*** Opening of SUPPLIED RECORDS ***
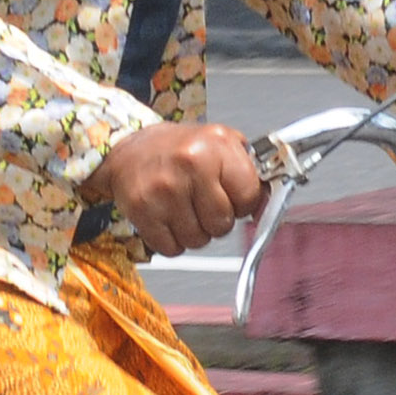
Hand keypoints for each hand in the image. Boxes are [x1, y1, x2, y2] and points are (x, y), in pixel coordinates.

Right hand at [79, 122, 262, 253]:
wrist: (127, 147)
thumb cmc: (177, 149)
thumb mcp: (219, 145)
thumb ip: (247, 172)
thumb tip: (268, 206)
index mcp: (216, 145)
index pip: (249, 197)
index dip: (242, 203)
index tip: (232, 197)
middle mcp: (191, 164)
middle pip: (223, 224)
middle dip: (216, 220)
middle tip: (202, 202)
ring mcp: (165, 189)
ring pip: (198, 241)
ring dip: (193, 231)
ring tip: (183, 207)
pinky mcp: (143, 210)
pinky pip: (172, 248)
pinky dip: (172, 240)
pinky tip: (167, 216)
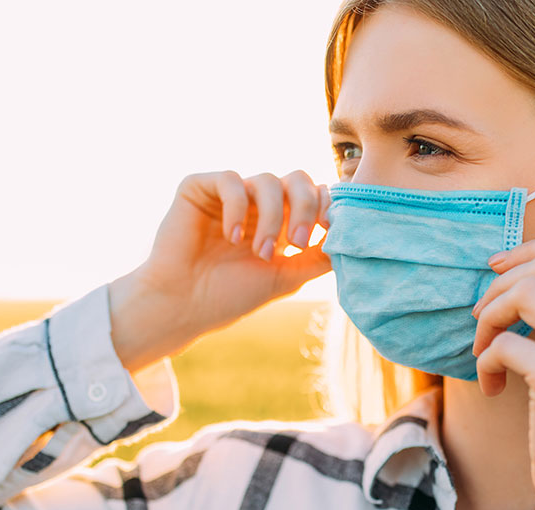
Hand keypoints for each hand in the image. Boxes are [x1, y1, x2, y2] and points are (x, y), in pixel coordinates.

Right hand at [109, 170, 331, 372]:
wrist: (184, 306)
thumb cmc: (230, 295)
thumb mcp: (286, 277)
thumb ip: (318, 257)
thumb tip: (350, 237)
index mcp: (280, 220)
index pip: (313, 194)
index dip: (327, 205)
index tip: (330, 229)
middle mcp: (256, 203)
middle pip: (296, 178)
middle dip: (306, 207)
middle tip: (300, 242)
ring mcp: (229, 194)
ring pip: (267, 181)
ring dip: (272, 218)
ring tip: (260, 252)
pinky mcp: (199, 187)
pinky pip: (231, 180)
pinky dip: (238, 208)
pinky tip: (232, 238)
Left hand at [470, 232, 534, 509]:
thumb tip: (522, 267)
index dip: (532, 250)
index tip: (499, 271)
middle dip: (504, 282)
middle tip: (483, 316)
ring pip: (525, 290)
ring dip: (490, 316)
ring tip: (485, 350)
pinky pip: (505, 342)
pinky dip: (486, 360)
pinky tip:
*** Close of SUPPLIED RECORDS ***
→ ACTIVITY: The expected output is every line of the records in which the string "middle" appears.

→ TASK OUTPUT:
middle mcp: (191, 164)
middle pip: (223, 224)
middle dip: (216, 220)
middle tip: (202, 202)
middle mcp: (256, 203)
middle pip: (296, 178)
middle dip: (306, 207)
middle tip: (300, 242)
middle dip: (504, 282)
middle tip: (483, 316)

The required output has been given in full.